• [Source document]:

....................

June 16, 2015

End Cuban embargo, says TV ad by new advocacy group


Engage Cuba, a new advocacy group that, as it name suggests, wants to end U.S. travel and trade restrictions to the island, said Tuesday it's airing a television advertisement pushing its position.

"It's been over 50 years. Isn't it time for a change?" the ad says.

"Public polls show that Americans are saying, 'We are tired of the Cold War-era policy that won't let us trade or travel to Cuba. We want our government to let us play a role in this significant period of transition,'" Engage Cuba President James Williams said in a statement.

The statement also said the spot will air on cable networks Fox News, MSNBC and CNBC.


June 03, 2015

Panel of U.S. House Republicans bans funding for U.S. embassy in Havana


WASHINGTON — The White House may be moving quickly to restore full diplomatic relations with Cuba, but House Republicans are trying to put on the brakes as a key panel voted Wednesday to prohibit funding for a U.S. embassy in Havana.

....................

• [Information given]:
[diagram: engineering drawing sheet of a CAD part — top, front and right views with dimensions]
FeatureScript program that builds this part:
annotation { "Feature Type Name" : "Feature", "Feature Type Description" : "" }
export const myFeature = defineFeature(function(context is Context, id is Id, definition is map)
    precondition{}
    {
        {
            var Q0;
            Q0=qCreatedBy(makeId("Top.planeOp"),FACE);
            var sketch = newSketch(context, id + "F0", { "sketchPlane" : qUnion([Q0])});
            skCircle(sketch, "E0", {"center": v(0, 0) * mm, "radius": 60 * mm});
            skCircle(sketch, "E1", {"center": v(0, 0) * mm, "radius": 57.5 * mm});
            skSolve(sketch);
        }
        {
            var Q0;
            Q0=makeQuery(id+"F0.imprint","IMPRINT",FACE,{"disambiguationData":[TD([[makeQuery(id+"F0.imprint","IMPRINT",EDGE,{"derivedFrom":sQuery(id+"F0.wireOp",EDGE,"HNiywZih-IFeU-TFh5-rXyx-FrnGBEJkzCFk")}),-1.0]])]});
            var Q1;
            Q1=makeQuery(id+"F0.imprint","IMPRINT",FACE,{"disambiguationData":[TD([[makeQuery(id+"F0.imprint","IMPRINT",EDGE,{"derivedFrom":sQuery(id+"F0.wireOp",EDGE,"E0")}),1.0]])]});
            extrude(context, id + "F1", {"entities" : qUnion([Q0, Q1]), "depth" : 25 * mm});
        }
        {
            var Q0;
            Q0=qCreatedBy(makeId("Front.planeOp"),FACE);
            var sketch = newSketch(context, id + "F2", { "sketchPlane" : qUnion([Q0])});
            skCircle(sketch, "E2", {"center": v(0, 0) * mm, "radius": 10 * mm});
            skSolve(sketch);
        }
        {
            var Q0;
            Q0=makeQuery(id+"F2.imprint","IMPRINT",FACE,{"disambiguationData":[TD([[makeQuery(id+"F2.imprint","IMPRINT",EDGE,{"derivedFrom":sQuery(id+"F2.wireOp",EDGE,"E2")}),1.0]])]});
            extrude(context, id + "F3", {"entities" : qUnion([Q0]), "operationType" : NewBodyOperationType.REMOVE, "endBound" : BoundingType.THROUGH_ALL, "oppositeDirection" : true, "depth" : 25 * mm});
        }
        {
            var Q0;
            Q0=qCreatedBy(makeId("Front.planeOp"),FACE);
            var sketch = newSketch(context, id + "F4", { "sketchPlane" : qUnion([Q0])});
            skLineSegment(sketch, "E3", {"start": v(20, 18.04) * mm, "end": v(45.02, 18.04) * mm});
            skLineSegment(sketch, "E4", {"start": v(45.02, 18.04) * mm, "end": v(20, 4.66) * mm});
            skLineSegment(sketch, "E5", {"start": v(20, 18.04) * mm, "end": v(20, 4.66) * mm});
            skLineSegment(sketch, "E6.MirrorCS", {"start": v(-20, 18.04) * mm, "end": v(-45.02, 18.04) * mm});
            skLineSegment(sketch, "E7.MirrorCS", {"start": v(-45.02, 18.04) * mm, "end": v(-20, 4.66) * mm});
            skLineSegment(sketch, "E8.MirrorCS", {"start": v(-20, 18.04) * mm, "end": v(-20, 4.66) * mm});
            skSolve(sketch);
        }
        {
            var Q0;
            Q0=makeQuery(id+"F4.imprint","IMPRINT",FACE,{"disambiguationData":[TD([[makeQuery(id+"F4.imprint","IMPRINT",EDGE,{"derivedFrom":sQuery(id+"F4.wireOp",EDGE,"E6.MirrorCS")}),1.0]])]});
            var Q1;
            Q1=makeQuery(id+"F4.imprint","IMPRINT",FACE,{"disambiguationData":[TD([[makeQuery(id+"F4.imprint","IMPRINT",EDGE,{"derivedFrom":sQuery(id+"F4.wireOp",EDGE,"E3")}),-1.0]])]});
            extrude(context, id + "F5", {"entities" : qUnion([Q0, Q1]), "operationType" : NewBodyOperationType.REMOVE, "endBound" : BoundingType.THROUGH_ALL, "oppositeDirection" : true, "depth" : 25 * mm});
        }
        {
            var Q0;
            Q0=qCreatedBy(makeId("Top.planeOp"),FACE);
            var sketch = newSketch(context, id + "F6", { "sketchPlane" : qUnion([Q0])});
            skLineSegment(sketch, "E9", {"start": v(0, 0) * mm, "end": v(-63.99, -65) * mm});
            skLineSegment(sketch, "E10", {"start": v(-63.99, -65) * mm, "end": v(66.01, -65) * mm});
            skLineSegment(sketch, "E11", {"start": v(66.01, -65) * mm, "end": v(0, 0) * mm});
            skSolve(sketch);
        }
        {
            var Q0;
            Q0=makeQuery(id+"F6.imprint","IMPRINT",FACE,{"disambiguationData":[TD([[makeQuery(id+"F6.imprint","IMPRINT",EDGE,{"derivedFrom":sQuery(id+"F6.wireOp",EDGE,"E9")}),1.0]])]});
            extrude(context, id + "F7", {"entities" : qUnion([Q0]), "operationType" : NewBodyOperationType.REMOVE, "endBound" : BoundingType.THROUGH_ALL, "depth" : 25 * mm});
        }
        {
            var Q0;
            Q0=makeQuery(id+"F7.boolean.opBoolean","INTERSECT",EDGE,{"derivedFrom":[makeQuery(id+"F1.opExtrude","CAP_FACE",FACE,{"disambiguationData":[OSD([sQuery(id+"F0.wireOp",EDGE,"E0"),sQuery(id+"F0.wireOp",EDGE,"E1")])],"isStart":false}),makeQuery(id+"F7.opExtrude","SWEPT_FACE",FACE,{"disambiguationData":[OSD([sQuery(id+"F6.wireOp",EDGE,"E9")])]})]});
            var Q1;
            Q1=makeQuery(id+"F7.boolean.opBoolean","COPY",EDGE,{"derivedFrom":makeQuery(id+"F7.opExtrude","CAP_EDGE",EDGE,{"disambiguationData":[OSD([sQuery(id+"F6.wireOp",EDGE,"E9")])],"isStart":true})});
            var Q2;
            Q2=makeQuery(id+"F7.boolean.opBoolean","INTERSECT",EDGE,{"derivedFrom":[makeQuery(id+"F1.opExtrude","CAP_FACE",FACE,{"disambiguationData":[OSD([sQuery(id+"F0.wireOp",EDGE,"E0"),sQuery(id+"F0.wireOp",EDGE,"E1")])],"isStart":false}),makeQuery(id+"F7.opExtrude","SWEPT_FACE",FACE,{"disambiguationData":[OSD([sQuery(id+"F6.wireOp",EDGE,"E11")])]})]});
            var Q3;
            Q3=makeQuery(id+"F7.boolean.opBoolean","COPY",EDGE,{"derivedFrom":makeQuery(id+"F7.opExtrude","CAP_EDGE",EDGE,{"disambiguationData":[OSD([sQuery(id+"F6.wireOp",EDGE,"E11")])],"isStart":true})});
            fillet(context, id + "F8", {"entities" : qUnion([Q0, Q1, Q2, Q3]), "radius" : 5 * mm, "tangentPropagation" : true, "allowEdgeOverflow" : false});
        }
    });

....................

• [Requirements]:
Rewrite the Cuba news text from "Engage Cuba, a" to "in a statement.", changing "advertisement" to "commercial". The rows play no part in this exercise.

• [The response]:
Engage Cuba, a new advocacy group that, as it name suggests, wants to end U.S. travel and trade restrictions to the island, said Tuesday it's airing a television commercial pushing its position.

"It's been over 50 years. Isn't it time for a change?" the ad says.

"Public polls show that Americans are saying, 'We are tired of the Cold War-era policy that won't let us trade or travel to Cuba. We want our government to let us play a role in this significant period of transition,'" Engage Cuba President James Williams said in a statement.